In the season fourteen episode "201", Jack Tenorman (left) is revealed to be the true father of Cartman, and Scott Tenorman (right) is revealed to be Cartman's half-brother.

Written by series co-creator Trey Parker and David Goodman, and directed by Parker, "Cartman's Mom Is Still a Dirty Slut" originally aired on Comedy Central in the United States on April 22, 1998. This episode was originally to air on April 1, 1998, four weeks after "Cartman's Mom Is a Dirty Slut" was first broadcast, but instead of continuing the storyline from "Cartman's Mom is a Dirty Slut", Parker and co-creator Matt Stone made an episode regarding the South Park minor characters Terrance and Philip, called "Terrance and Phillip in Not Without My Anus", as an April Fools' Day prank on viewers of the show. Upset fans wrote more than 2,000 angry e-mail complaints to Comedy Central within a week of the episode's original broadcast, and media outlets said some fans harbored a grudge against the show more than five years after the episode was broadcast.
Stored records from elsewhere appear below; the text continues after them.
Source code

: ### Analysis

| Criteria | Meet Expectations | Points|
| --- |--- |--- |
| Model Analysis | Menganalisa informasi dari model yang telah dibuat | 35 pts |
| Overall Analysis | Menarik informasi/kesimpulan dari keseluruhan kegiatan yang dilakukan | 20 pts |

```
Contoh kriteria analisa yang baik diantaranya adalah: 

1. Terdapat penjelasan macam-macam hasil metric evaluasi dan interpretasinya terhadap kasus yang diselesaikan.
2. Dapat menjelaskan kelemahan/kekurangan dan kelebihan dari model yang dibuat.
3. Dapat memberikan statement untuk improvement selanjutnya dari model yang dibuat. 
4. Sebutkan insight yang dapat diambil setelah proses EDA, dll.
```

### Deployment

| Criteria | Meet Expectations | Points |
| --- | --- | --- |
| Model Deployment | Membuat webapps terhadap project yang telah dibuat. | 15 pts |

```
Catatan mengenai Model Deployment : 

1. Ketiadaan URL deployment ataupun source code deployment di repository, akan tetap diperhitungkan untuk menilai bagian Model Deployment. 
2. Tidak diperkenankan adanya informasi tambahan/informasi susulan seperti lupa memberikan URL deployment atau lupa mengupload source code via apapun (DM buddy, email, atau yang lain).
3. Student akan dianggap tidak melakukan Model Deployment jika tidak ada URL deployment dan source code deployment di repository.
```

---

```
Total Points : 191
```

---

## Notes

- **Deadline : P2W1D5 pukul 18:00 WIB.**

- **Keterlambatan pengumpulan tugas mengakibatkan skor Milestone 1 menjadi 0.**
The outcome of "Cartman's Mom is Still a Dirty Slut" was revisited in the season fourteen episode, "200", where it is revealed that Liane is not a hermaphrodite and is not Cartman's father after all, as revealed by Cartman's hand puppet persona, Mitch Conner. In the following episode, "201", it is revealed that Cartman's actual father is Jack Tenorman, the father of his personal rival Scott Tenorman.

==Home media==
On April 27, 1999, "Cartman's Mom Is Still a Dirty Slut" was released on the "South Park: Volume 7" VHS tape, which also contained "Cartman's Mom is a Dirty Slut", in a third series of South Park home video releases. Volume 7 was sold along with Volume 8, which contained "Chickenlover" and "Ike's Wee Wee", and Volume 9, which contained "Conjoined Fetus Lady" and "The Mexican Staring Frog of Southern Sri Lanka". All 18 episodes of the second season, including "Cartman's Mom Is Still a Dirty Slut", were released on a DVD box set on June 3, 2003.